About multi-colored golds (and a few other things)


Color (and metals):

Pure gold, 24K*, is always a deep orange yellow color . When other metals are added to pure gold the color changes (so does the hardness). As a general rule, adding copper makes a gold reddish, silver makes it greenish-yellow, nickel or palladium makes it white. Exotic colors like purple, blue, and teal are made with other metals e.g., aluminum makes a purple gold. Exotic colored golds usually have very poor mechanical properties that may preclude their use in rings (except as accents); we think of them as rather fragile "precious stones", better used as parts of pendants, brooches, etc. Many other metals, and other elements, are added in small quantities to change the mechanical properties, but their influence on color usually isn't significant. Unlike some jewelers, we do not electroplate our rings to achieve a color of gold—the color you see is goes entirely through that piece of gold.

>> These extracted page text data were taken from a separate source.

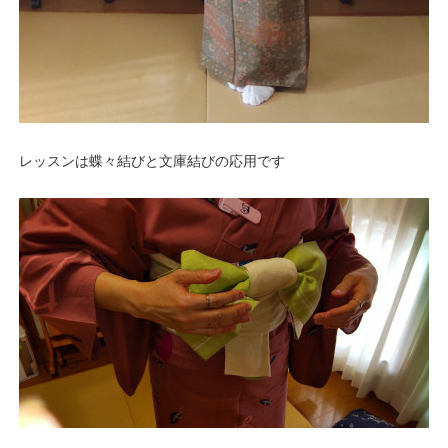
レッスンは蝶々結びと文庫結びの応用です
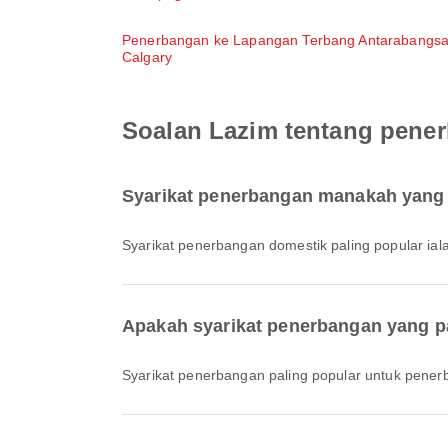
Penerbangan ke Lapangan Terbang Antarabangs
Calgary
Soalan Lazim tentang pene
Syarikat penerbangan manakah yang 
Syarikat penerbangan domestik paling popular ial
Apakah syarikat penerbangan yang p
Syarikat penerbangan paling popular untuk pener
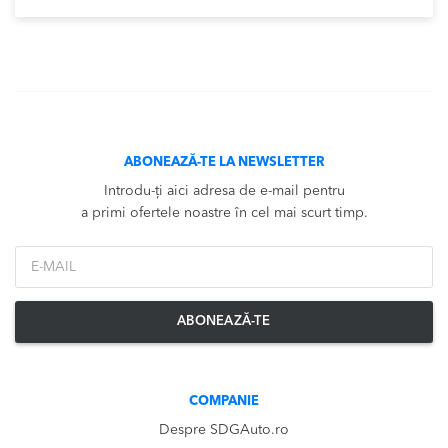
ABONEAZĂ-TE LA NEWSLETTER
Introdu-ți aici adresa de e-mail pentru
a primi ofertele noastre în cel mai scurt timp.
*Email
ABONEAZĂ-TE
COMPANIE
Despre SDGAuto.ro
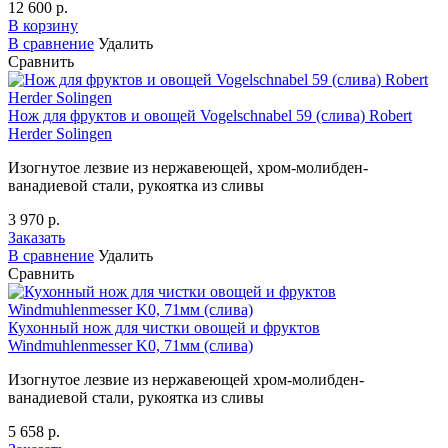
12 600 р.
В корзину
В сравнение
Удалить
Сравнить
Нож для фруктов и овощей Vogelschnabel 59 (слива) Robert
Herder Solingen
Изогнутое лезвие из нержавеющей, хром-молибден-
ванадиевой стали, рукоятка из сливы
3 970 р.
Заказать
В сравнение
Удалить
Сравнить
Кухонный нож для чистки овощей и фруктов
Windmuhlenmesser K0, 71мм (слива)
Изогнутое лезвие из нержавеющей хром-молибден-
ванадиевой стали, рукоятка из сливы
5 658 р.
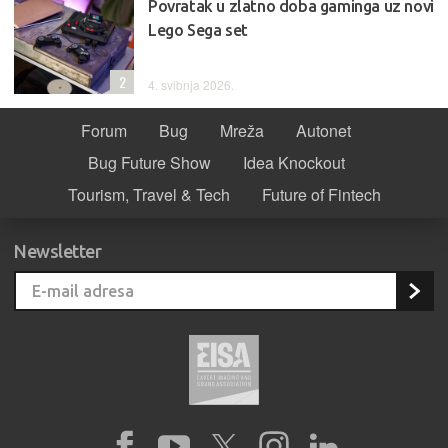
Povratak u zlatno doba gaminga uz novi
Lego Sega set
2
4. svibnja 2026.
Forum
Bug
Mreža
Autonet
Bug Future Show
Idea Knockout
Tourism, Travel & Tech
Future of Fintech
Newsletter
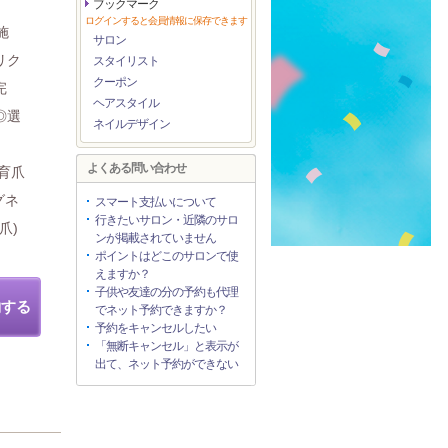
ブックマーク
ログインすると会員情報に保存できます
施
サロン
リク
スタイリスト
クーポン
完
ヘアスタイル
◎選
ネイルデザイン
よくある問い合わせ
(育爪
グネ
スマート支払いについて
行きたいサロン・近隣のサロ
爪)
ンが掲載されていません
ポイントはどこのサロンで使
えますか？
子供や友達の分の予約も代理
約する
でネット予約できますか？
予約をキャンセルしたい
「無断キャンセル」と表示が
出て、ネット予約ができない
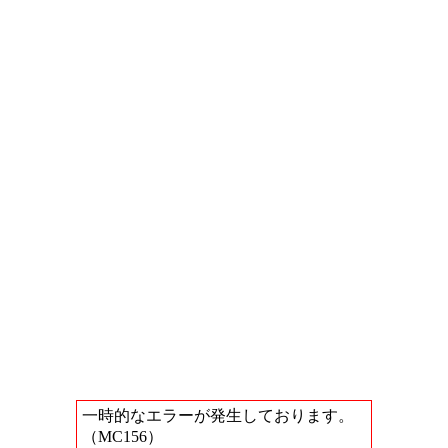
一時的なエラーが発生しております。
（MC156）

Pure platinum and platinum alloys used in jewelry are always white . The white is usually a bit cooler than white gold alloys.

We also use many other metals to create the richness of design we want: mild steel, titanium, copper and its alloys, niobium, zirconium, tungsten…. It's not exactly a Crayola™ box of colors, but the range is far wide.

* "K", karat, is a measure of gold purity—24K is 100% pure gold. 18K gold is 75% pure gold (18 divided by 24). Just as a note, "Ct.", carat, is a measure of stone weight: 5 Cts. = 1 Gram.


Allergic Reactions:

Very few people, if any, are allergic to pure gold. What they may be allergic to are some of the metals used in making gold alloys. The most common is to nickel which is mainly used in making white gold. If you know you are allergic to a specific metal/s please inform us so we can advise you on alloys to avoid. In over 20 years of business, we have seen very few true metal allergies, in most cases the ring was simply too tight, and it's trapped soap or detergent that causes the skin irritation. Please consult your physician if you have any doubts about an allergy.


Colors on monitors:

Finally, the color you see on your monitor may not be the exact color of the gold (or stone)—monitors differ slightly in how colors are rendered. Feel free to contact us if you have any questions [AAP].



Because each ring is hand-made, ring widths or thicknesses are usually accurate to ± 0.2mm. Stones are weighed to an accuracy of ± 0.01 ct. (large semi-precious stones are often described in terms millimeter size not weight).